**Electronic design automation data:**
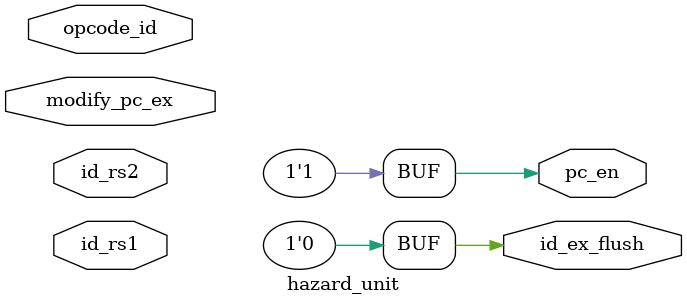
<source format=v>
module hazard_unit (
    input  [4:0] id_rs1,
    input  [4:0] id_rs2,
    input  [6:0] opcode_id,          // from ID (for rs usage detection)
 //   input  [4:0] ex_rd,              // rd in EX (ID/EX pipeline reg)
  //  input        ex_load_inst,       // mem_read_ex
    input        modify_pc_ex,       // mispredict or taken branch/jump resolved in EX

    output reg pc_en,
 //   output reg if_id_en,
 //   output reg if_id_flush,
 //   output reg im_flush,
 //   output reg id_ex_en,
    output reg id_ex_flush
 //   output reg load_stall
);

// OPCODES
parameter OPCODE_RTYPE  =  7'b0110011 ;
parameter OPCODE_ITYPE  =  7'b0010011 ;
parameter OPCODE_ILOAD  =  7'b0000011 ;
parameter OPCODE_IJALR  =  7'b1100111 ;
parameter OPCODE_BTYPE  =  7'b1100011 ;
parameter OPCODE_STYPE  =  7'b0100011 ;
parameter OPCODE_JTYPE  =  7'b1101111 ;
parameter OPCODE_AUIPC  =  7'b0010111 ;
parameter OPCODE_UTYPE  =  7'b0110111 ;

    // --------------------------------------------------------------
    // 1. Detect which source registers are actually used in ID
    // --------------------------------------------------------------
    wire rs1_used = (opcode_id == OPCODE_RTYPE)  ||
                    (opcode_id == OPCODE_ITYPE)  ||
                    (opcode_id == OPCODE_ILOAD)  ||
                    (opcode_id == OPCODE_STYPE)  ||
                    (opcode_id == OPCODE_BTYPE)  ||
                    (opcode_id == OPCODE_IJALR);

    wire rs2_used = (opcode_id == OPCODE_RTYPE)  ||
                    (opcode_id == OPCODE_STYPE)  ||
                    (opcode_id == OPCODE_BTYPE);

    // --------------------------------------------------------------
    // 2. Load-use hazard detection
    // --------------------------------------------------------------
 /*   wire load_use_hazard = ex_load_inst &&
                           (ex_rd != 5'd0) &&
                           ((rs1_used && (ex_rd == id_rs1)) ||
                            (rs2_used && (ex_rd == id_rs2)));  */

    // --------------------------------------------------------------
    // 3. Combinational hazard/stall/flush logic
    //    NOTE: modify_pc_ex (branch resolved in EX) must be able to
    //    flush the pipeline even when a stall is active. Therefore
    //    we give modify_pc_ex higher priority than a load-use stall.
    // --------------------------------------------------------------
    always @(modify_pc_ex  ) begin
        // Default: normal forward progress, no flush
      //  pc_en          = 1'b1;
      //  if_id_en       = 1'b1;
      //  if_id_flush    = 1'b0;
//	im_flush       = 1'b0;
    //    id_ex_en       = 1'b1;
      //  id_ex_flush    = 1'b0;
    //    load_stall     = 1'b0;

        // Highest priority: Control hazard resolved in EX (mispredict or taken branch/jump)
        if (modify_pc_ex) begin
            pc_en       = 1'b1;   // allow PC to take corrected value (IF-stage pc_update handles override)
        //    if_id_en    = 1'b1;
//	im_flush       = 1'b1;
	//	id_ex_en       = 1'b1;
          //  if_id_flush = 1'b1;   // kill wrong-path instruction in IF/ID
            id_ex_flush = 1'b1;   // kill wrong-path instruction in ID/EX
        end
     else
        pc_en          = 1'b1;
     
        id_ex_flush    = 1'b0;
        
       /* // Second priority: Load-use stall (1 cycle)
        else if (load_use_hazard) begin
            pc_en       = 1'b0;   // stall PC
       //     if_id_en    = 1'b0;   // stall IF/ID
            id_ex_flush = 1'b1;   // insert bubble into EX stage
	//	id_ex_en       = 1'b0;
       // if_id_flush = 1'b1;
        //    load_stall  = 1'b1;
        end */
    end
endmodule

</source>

**Job item:** In the entries above, count every line containing the word "wire". Write only the total.

**The answer:** 3